Thursday 1 March 2007

Does anyone still doubt whether humans are changing the climate? Well, unfortunately...

Last month the IPCC released the Summary for Policymakers (SPM) of their Fourth Assessment Report (AR4); the full report is due out this Spring. I was really struck by the change in tone of the media coverage in the wake of this document, coming on the heels of the Stern Report and the big audience response to Al Gore's film "An Inconvenient Truth." Up until this past month, a lot of media coverage of global warming fell victim to a "he said, she said" format where global warming proponents and deniers were given "equal time" in the interest of supposed "fairness." But after the release of the AR4, across the board I kept seeing media headlines saying that the debate is "finally over." Mind you, the scientists knew this some time before the media caught on; but at least now they have taken note.

Strikingly, both the Bush White House and Canada's Kyoto-defeatist minority Conservative government both went on the record as conceding that humans are changing the climate. Even John Howard's Kyoto-rejecting administration in Australia has given up questioning the human role: "I am not as fanatical about it as others," he said. But, "the accumulated evidence is undeniable ... we do have to reduce greenhouse gas emissions." [International Herald Tribune, January 25, 2007] link

All this is quite new. These were the last three G8 leaders who were playing both sides of the fence on the science until recently. Harper in particular got slammed after his recent epiphany on climate science, as the Liberal party found a copy of a fundraising letter he sent out in 2002 calling Kyoto a "socialist plot" and touting "tentative and contradictory scientific evidence about climate trends." But the opinion polls showed a strong surge in public concern over global warming, so Harper had to give ground.

Once the AR4 SPM was released, the media flashed the "debate is over" headline, then spent a good ten days summing up the science. The Globe and Mail ran a two-page centre spread with a map of Canada's projected climate by 2099 - the map showed isotherm lines of mean temperate rise, with Toronto inside a +6C contour. Wow.

I take this to mean that the scientific "debate" in the mainstream media can now be framed as settled, instead of "he said, she said." Journalists are in effect giving themselves permission to point to the IPCC as the received wisdom, instead of having to bracket it with opposing views. This will certainly save them time.

Looking around the internet over the past few weeks, it is starting to look like a lot of the deniers have not yet received the memo that the debate is "over." Blogs and discussion groups continue to roll with back and forth over such profound topics as a debate on whether the scientists of the IPCC (and the NAS, AAAS, Britain's Royal Society, Swedish Royal Academy, ...) can or cannot be called a "consensus." If they can, deniers next say that science "does not operate by consensus" (so, what? Now we have too many scientists in favour? Oy vey!) Perhaps they also claim the missing scientists on side B of the "debate" have been driven underground by the other scientists not being nice to them.

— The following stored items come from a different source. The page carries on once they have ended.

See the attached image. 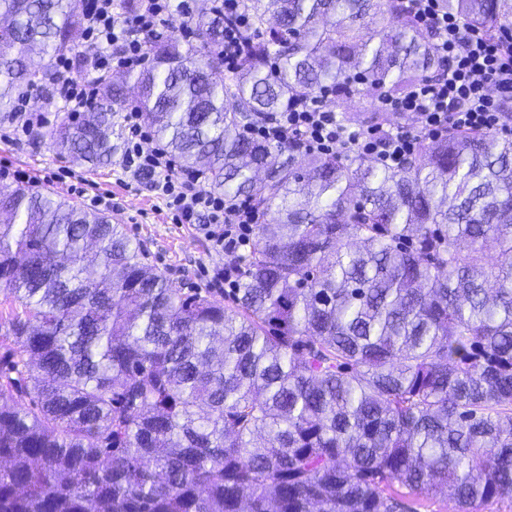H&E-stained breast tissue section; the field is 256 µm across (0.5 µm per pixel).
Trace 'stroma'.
<instances>
[{"label":"stroma","instance_id":"1","mask_svg":"<svg viewBox=\"0 0 512 512\" xmlns=\"http://www.w3.org/2000/svg\"><path fill=\"white\" fill-rule=\"evenodd\" d=\"M0 171L7 183L32 185L60 198L87 204L95 193L112 197L109 214L120 218L128 235L144 245L148 263L162 270L173 286L189 292L213 289L212 275L226 258L215 250L195 224H175L165 205L143 182L126 179L119 163L88 170L57 155L48 140L27 137L19 141L0 139Z\"/></svg>","mask_w":512,"mask_h":512}]
</instances>
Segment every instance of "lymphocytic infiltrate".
I'll use <instances>...</instances> for the list:
<instances>
[{
  "mask_svg": "<svg viewBox=\"0 0 512 512\" xmlns=\"http://www.w3.org/2000/svg\"><path fill=\"white\" fill-rule=\"evenodd\" d=\"M228 22L224 27V70L235 72L247 47L251 19L243 0H213ZM418 25L430 31L437 56L444 68L439 75L415 84L401 98L386 96L380 106L387 111L413 115L415 129L378 131L348 125L330 107L334 96L323 89L311 96L290 100L286 110L267 123L250 127L249 133L268 142L300 139L305 151L316 154L350 150L373 157L389 168L401 167L413 155L422 138L448 130H479L505 133L512 121L503 105L512 99V27L495 34L468 25L441 7V0H407ZM187 0H137L128 14L117 13L113 0H86L83 6L84 48L59 57L55 93L67 101L72 113L87 111L95 102L93 80L77 81L74 69L90 73L109 70L112 63L129 69L145 61L143 38L171 25L175 11H188ZM127 146L123 172L138 181H148L157 198L175 213L177 223L201 225L217 250L228 256L220 277L233 282L239 262L252 241L260 215L252 201L227 202L223 195L204 189L202 171L179 165L162 145H149L137 111L126 113Z\"/></svg>",
  "mask_w": 512,
  "mask_h": 512,
  "instance_id": "f902f5d3",
  "label": "lymphocytic infiltrate"
}]
</instances>
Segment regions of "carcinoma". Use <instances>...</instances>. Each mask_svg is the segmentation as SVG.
<instances>
[{
	"label": "carcinoma",
	"instance_id": "obj_1",
	"mask_svg": "<svg viewBox=\"0 0 512 512\" xmlns=\"http://www.w3.org/2000/svg\"><path fill=\"white\" fill-rule=\"evenodd\" d=\"M145 44L135 98L50 133L96 169L141 112L206 188L261 213L227 300L186 293L112 215L0 185V512H453L512 503V141L448 130L399 169L245 134L296 96H401L441 68L405 0H246ZM512 23V0H442ZM0 120L49 105L80 0H0ZM45 56L28 70L33 49ZM499 250L492 261L490 251ZM242 3L243 0H213L215 7L224 11V17L232 19L224 25L225 73H234L240 66L247 47V34L251 31V19Z\"/></svg>",
	"mask_w": 512,
	"mask_h": 512
}]
</instances>
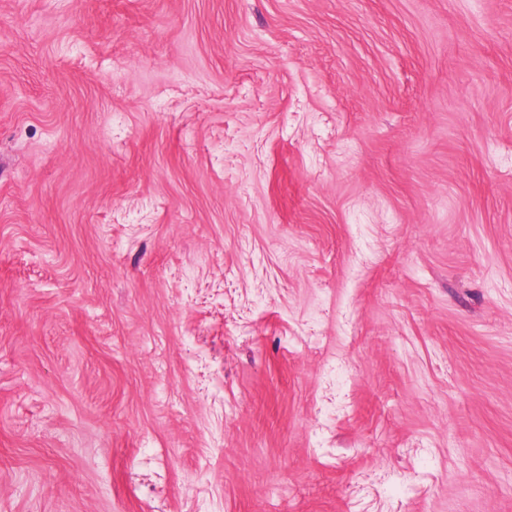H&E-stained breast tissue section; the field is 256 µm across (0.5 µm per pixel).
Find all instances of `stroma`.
Listing matches in <instances>:
<instances>
[{"instance_id":"obj_1","label":"stroma","mask_w":512,"mask_h":512,"mask_svg":"<svg viewBox=\"0 0 512 512\" xmlns=\"http://www.w3.org/2000/svg\"><path fill=\"white\" fill-rule=\"evenodd\" d=\"M0 512H512V0H0Z\"/></svg>"}]
</instances>
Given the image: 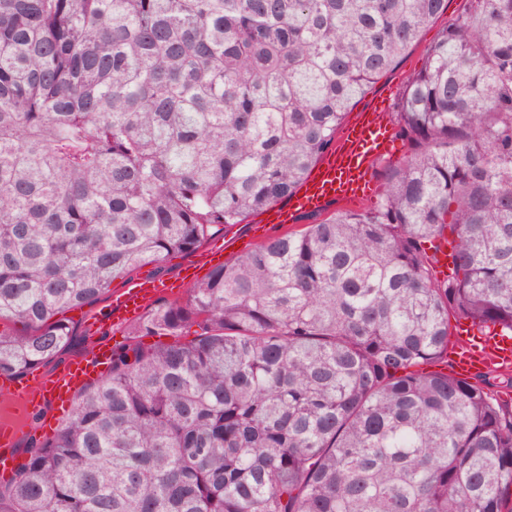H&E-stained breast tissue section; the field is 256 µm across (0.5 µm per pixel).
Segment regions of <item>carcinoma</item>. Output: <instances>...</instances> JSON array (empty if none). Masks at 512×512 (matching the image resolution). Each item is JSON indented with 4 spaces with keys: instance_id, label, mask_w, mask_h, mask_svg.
<instances>
[{
    "instance_id": "1",
    "label": "carcinoma",
    "mask_w": 512,
    "mask_h": 512,
    "mask_svg": "<svg viewBox=\"0 0 512 512\" xmlns=\"http://www.w3.org/2000/svg\"><path fill=\"white\" fill-rule=\"evenodd\" d=\"M469 2L390 113L378 202L148 307L0 512H512V378L422 369L451 317L512 335V0ZM446 9L0 0V320L31 329L0 332V376L69 343L55 315L291 196Z\"/></svg>"
}]
</instances>
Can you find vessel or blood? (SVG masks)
I'll use <instances>...</instances> for the list:
<instances>
[{
	"label": "vessel or blood",
	"mask_w": 512,
	"mask_h": 512,
	"mask_svg": "<svg viewBox=\"0 0 512 512\" xmlns=\"http://www.w3.org/2000/svg\"><path fill=\"white\" fill-rule=\"evenodd\" d=\"M393 139L380 110L361 112L355 123L346 127L311 171L305 182L291 196L288 206L274 207L268 221L272 224H290L299 213L323 210L336 200H356L360 191L372 181L375 163L392 151ZM169 291L165 282L138 279L112 297L109 310L98 318V326H112L131 322L144 311L146 303L164 296ZM452 360L457 377L468 379L491 365L512 366V336L500 329L478 330L459 328ZM112 348L98 343L88 348L77 360L67 364L54 377L43 380L35 390L20 387L9 392L11 401H22L32 411H41L46 405H70L77 392L105 374L111 361ZM21 424L11 425L8 432H0V471H13L18 458L14 452L16 435Z\"/></svg>",
	"instance_id": "obj_1"
}]
</instances>
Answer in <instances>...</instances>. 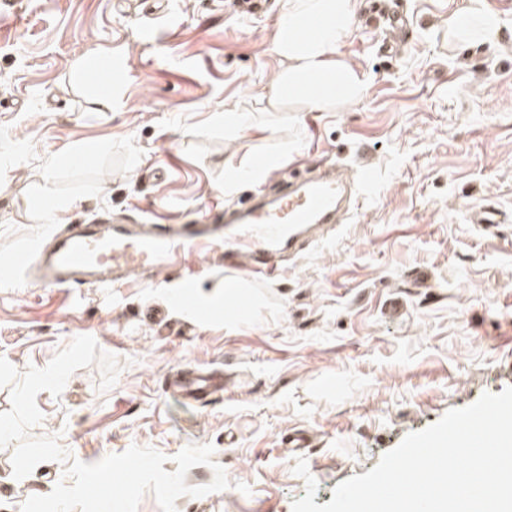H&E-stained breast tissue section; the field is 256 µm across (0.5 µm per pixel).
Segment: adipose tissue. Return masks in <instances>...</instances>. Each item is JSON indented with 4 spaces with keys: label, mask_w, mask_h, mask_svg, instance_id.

If you try to work through the logic of the greenhouse effect with some of the deniers, they may throw stones at every step in the chain of reasoning. A lot of times the exact same very specific debating points will turn up over and over from different people in many different forums. There's a great "taxonomy of skepticism" on the wonderful blog A Few Things Ill Considered. I'm afraid I've seen almost all these objections tossed out more than once - each one refutable, but there is such a litany of them.

A lot of these points have been hammered repeatedly in the op-ed pages of conservative newspapers like Canada's National Post. So I guess it's no surprise that I also encounter the "man in the street" following virtually the same script as the online debating club crowd. Last week I spoke to someone I hadn't seen in some time. When I mentioned I was taking a university course on global warming, he started posing a series of questions that could have come straight from the Ill-Considered skeptic's checklist. He was very polite, and I gave my best short responses to them one by one. After the seventh or eighth "but what about" question, I had to stop myself from asking what editorial page he had been reading. The deniers have been quite effective in getting their program of doubt across to the public.

So it looks like so far, the message has not reached all the foot soldiers in the trenches that the climate denial army has been forced to surrender. Should we be dropping leaflets, perhaps?

Of course, the end of one debate, over the science, leads inevitably into the start of another, over the politics: what shall we do now? That's the right place to be in the discussion. But for the deniers, they have a Plan B response that may startle you. As the "scientists can't agree" objection gets worn away, a lot of opponents are quickly switching their tune to "it's too late to stop global warming." Whew - that was QUICK, eh? Last week you said it wasn't even happening, and now suddenly it got away from us? In two weeks?

I've read a string of pieces by opponents of Kyoto this week arguing that climate change is now inevitable, and mitigation (lowering our CO2 emissions) sufficiently is impossible, so we all need to brace ourselves and start planning for how to cope - so called "adaptation."

The flaw in this argument is that we can't afford to give up on the mitigation front; however poorly you feel about our prospects for keeping CO2 levels from soaring, it's absurd to say we should not even try, and just sit back and prepare for all the consequences. The impact of CO2 is not just linear - there are good reasons to be concerned that as levels rise, new and more serious consequences come to bear.